Yang sekilas lebih membekas.

Setiap hari wajib banyak banget aktivitas yang harus gue lakuin. Pernah sampai-sampai gue mikir, setelah ini selesai pasti gue bisa santai. Nyatanya nggak sama sekali! Aktivitas itu malah kian bertambah setiap harinya. Persis sama hal yang gue rasain sama kajiannya Ust. Felix Y Siauw tentang Life Is A Choice. Berawal dari SD. Anak SD ngerasa aktivitas anak SD itu banyak. Jadi dia berharap cepat-cepat lulus dan masuk SMP supaya kegiatannya juga berkurang. Yang terjadi? Semakin bertambah tentunya. Makalah, tugas-tugas kian menumpuk. Tidak berkurang, bukan? Kemudian, dia berharap lekaslah selesai masa SMP agar menapaki masa SMA yang sekiranya tidak begitu sibuk. Dan ternyata, lebih-lebih sibuk lagi. Kemudian, berharap lagi masa SMA berakhir dan menuju jenjang perkuliahan yang mendapat waktu untuk bersenang-senang. Begitukah? Tentu tidak. Setelah kuliah, berharap mendapat aktivitas yang lumayan lenggang ketika kerja. Tidak sama sekali. Dan sampailah pada masa pernikahan. Tentu tidak sama sekali. Dengan bertambahnya usia seseorang, tanggung jawabnya pun kian besar.

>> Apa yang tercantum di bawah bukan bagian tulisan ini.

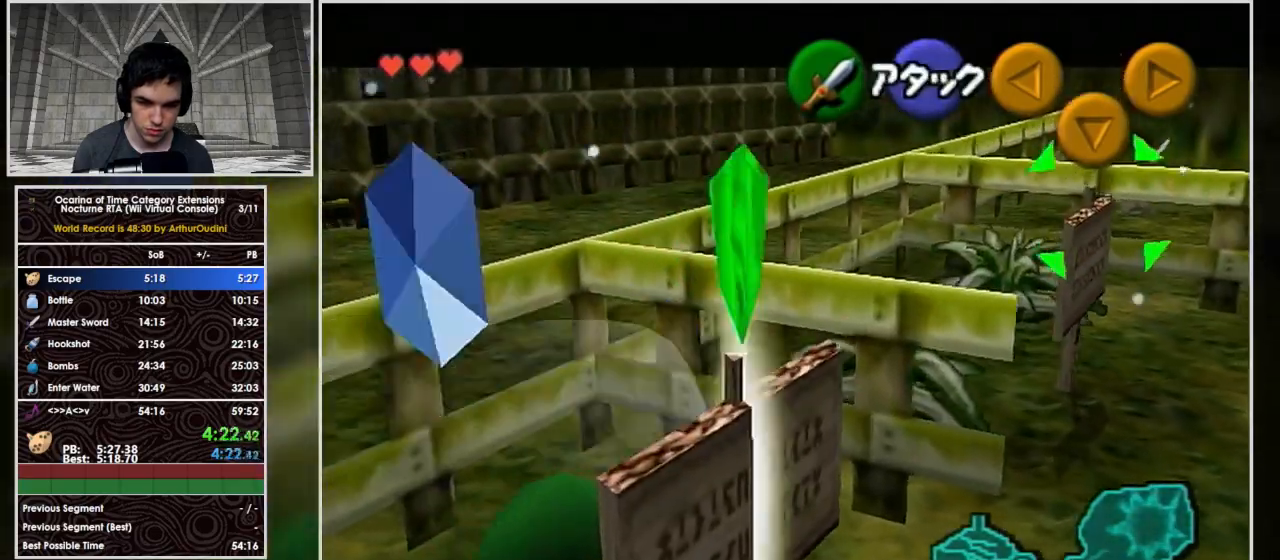
{"buttons": [], "left_stick": "down-left", "right_stick": "center", "events": [[233, "L1", "up"]]}
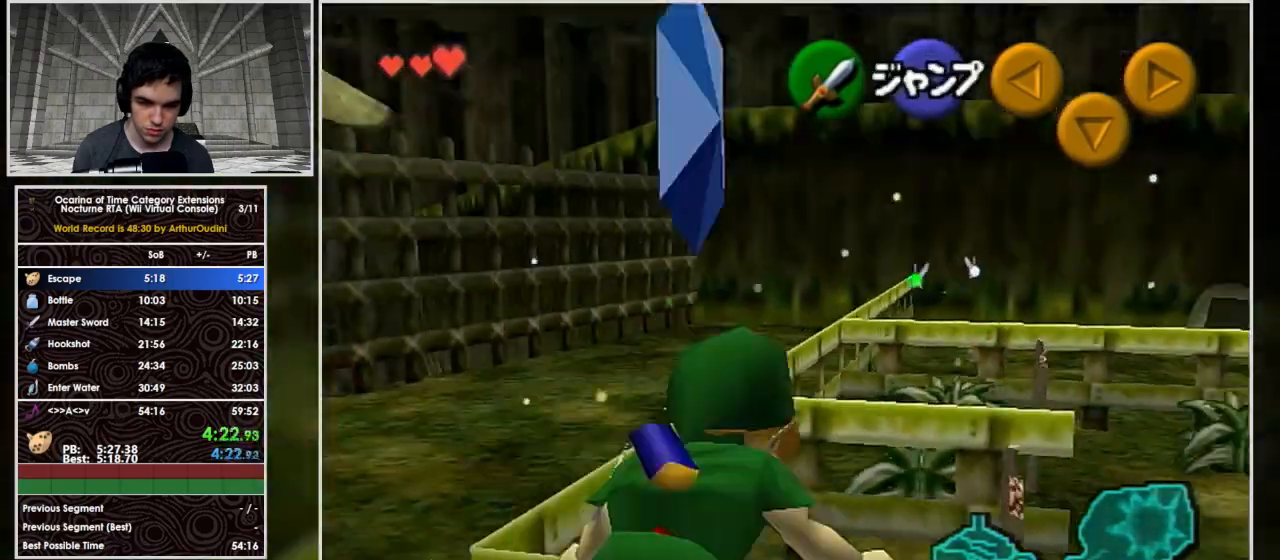
{"buttons": ["A", "L1"], "left_stick": "left", "right_stick": "center", "events": [[467, "A", "down"], [467, "L1", "down"], [467, "left_stick", "left"]]}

Seringkali gue mengeluh dengan kondisi aktivitas yang tidak bisa di-reduce ini. Selain berat, fisik gue juga kadang nggak mampu. Namun letak anehnya disini, ketika sudah terbiasa sibuk dan mendapat waktu senggang tanpa ada kesibukan lain justru gue cari-cari kerjaan supaya tetap merasa sibuk. Sebagian pikiran gue berpendapat ini sudah menancap erat sehingga menjadi habits. Well, sedikit buka kartu sekarang gue sudah menginjak usia 17 tahun. Pernah ada tetangga yang beranggapan gue dewasa banget karena yang nanya anak kelas 1 SD. Dia terkagum gitu ngeliat gue yang udah "besar" ini. Gue malah ngerasa aneh, gue gak ngerasa sebesar itu. Setelah gue selidiki, penyebabnya karena gue jarang bergaul. Pulang sekolah diem di rumah, kerjain tugas, baca buku, main laptop dll. Segalanya gue kerjain dirumah. Gak heranlah, gue gak ada punya temen di komplek. Gue tertutup, anak rumahan, gak tau keadaan sekitar. Dan itulah yang menyebabkan gue gak berkembang secara mental. Gue merasa masih berumur 15 tahun.  Like nothing happens. Ini bagian jeleknya. Gue udah tau masalahnya dan tinggal penyelesaiannya aja. 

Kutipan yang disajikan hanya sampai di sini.